Frequently, people say to me, “Good for you for fostering. I just don’t have the heart for it. I couldn’t let go. I care too much.” I know they are well meaning, but honestly, I care too much NOT to do it. It’s not always easy, in fact it rarely is. And it takes a lot of discipline to not fall in love or to risk pain caused by loving and letting go. Some days I’m better at it than others. John is better at it every single day. Fostering certainly isn’t for everyone, and there are lots of other ways to give back. I get that.

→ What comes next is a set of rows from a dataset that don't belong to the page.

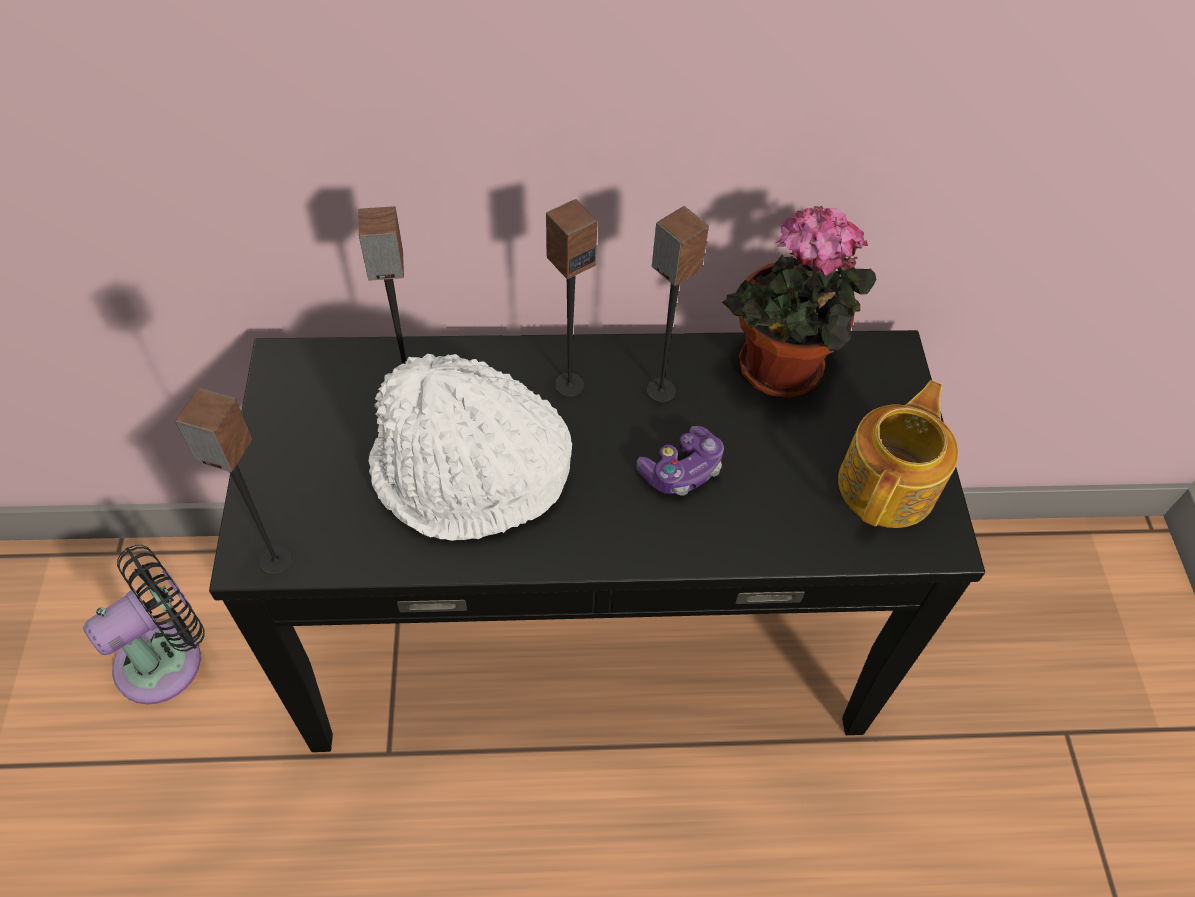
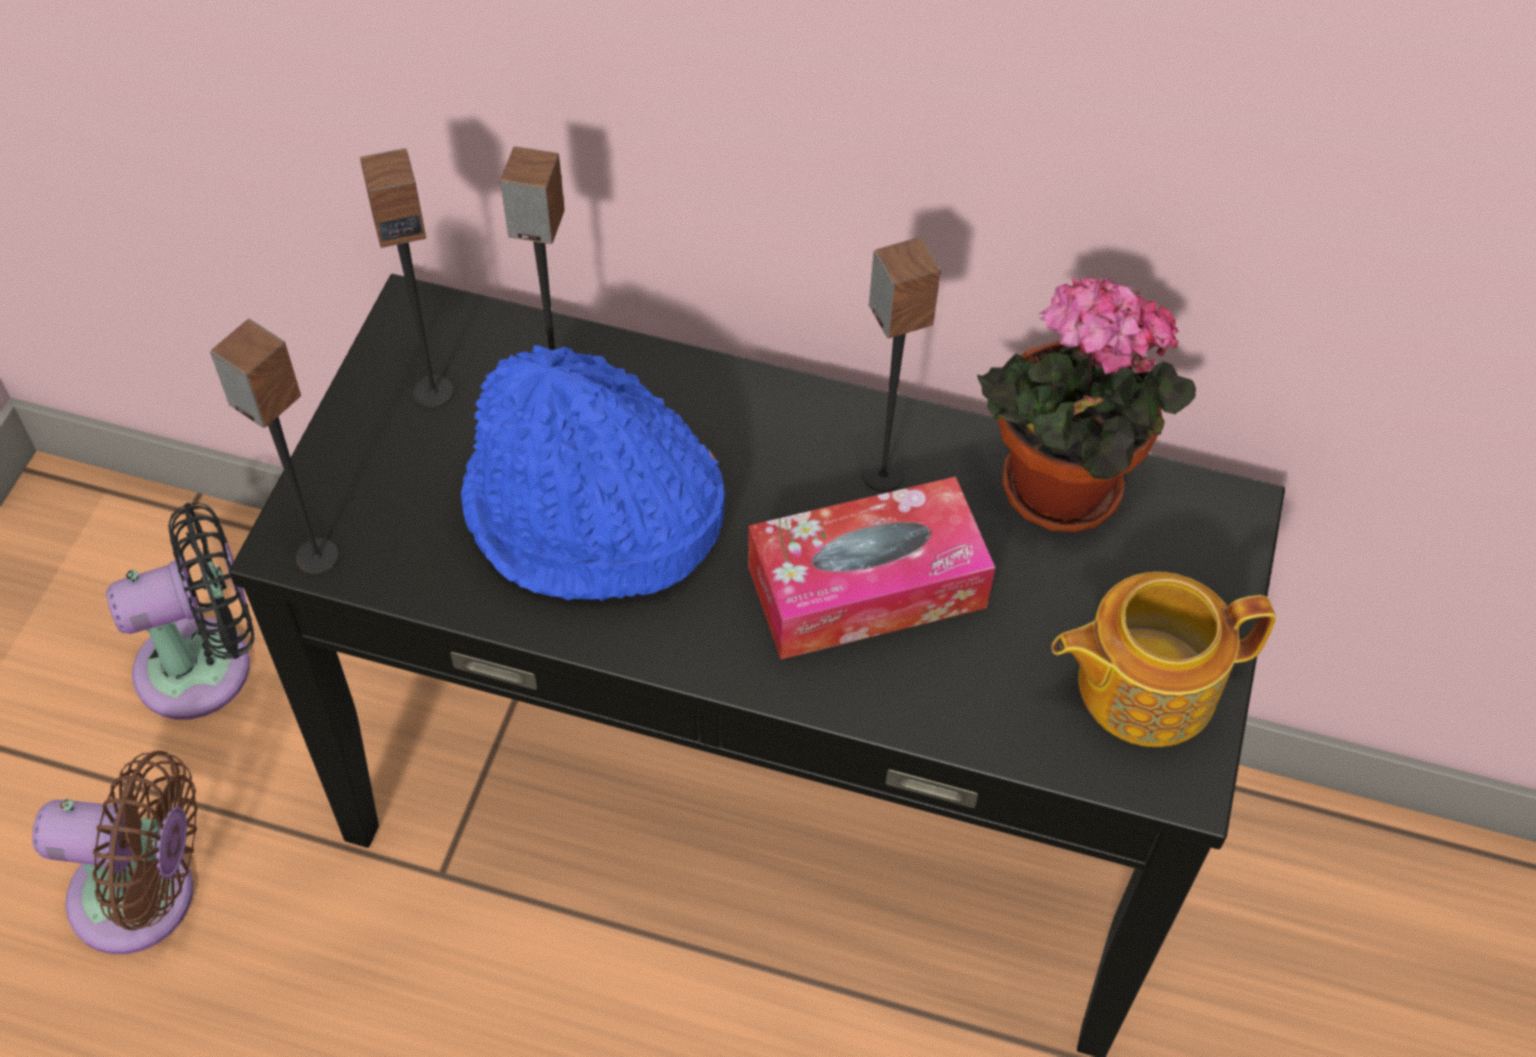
camera: 20 degrees right, 0 degrees up
white hat [369,354,572,541] -> blue hat [461,345,725,601]
speaker [546,199,598,397] -> speaker moved to [360,148,454,408]
game controller [637,426,724,496] -> tissue box [748,477,995,660]
teapot [838,380,959,528] -> teapot turned 150 degrees counterclockwise [1052,572,1276,747]
none -> brown fan [32,751,198,954]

For John and me, it’s a choice. We risk the pain of loving and having them leave, or worse yet, loving and losing them to death, which happens. But in the end, if we weren’t willing to suffer for these little ones, the little ones would suffer even more. So I try to learn whatever it lesson I’m supposed to from each of the small creatures we’re entrusted with for a short time. I love these words from the musical Wicked that pretty much sums it up:
“I’ve heard it said
That people [or cats] come into our lives for a reason
Bringing something we must learn
And we are led
To those who help us most to grow
If we let them
And we help them in return
Well, I don’t know if I believe that’s true
But I know I’m who I am today
Because I knew you…” (For Good from Wicked)
Godspeed, my Biff. And God bless his new parents.